# Ordinally modeling a probability distribution

Hi everyone,
This is my first post on this site. I hope my question is appropriate for this forum. I also must make clear from this first sentence that I am not a statistician (and that, therefore, my question might be naïve and my understanding of possible answers incomplete)

My question: I would be interested in building up an interpretable regression model for a response variable (Y) which is bounded (0,1). For this, I have 100 continuous predictors and a sample of 300 subjects (with no missing values at any variable).I have seen a similar question in this thread (https://stats.stackexchange.com/questions/120671/probability-distribution-of-y-in-regression). From that thread, it seems that a semiparametric model would allow me to estimate such a distribution. Therefore, I have consulted chapter 15 of Dr. Harrell’s book(Regression modeling strategies, 2nd edition). However, and due to my very limited knowledge on the matter, I have not been able to find the right information to build such a model. Moreover, I would be interested in identifying and ranking the most relevant predictors of Y (although on pages 117-118 of the same books, I have read of the difficulties of such ranks). Therefore, here I am kindly asking whether it could be possible that any of you would provide some help in this regard.

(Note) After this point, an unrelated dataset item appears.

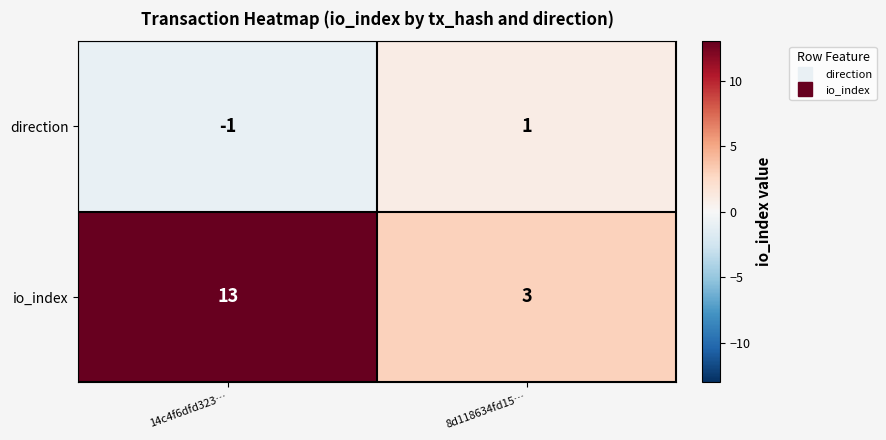

Reading right to left, what are all the values shown in this chart?

direction: 1	-1
io_index: 3	13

Carla, your sample size is too small by a factor of at least 5 to do what yuo want. It is best to do analyses that live within the confines of the available information content. For your situation I think it’s best to spend a lot of time first doing data reduction (unsupervised learning that ignores Y). That way you can reduce the dimensionality of the data by no longer separating X’s that are hard to separate. Then summary scores that represent non-overlapping information can be used in a much smaller model to predict Y.

Some good data reduction methods are variable clustering, principal components, and especially sparse principal components analysis. I demonstrate these in my RMS book and course notes.

Once you build a stable low-dimension model (say using 10 summary scores) there are several ways for interpreting the results on the original scales.

Dear Dr. Harrell,

I was fearing that my sample was too small for my goal. In this regard, I appreciate your suggestion of first reducing the dataset dimensionality by clustering methods. However, I am afraid that, in this particular case, such a strategy might be inconvenient as it would reduce the interpretability of the obtained model. Therefore I would prefer trying to select a reduced subset of predictors (around 10), although this strategy might not work. In any case, I will check in your RMS book for possible solutions.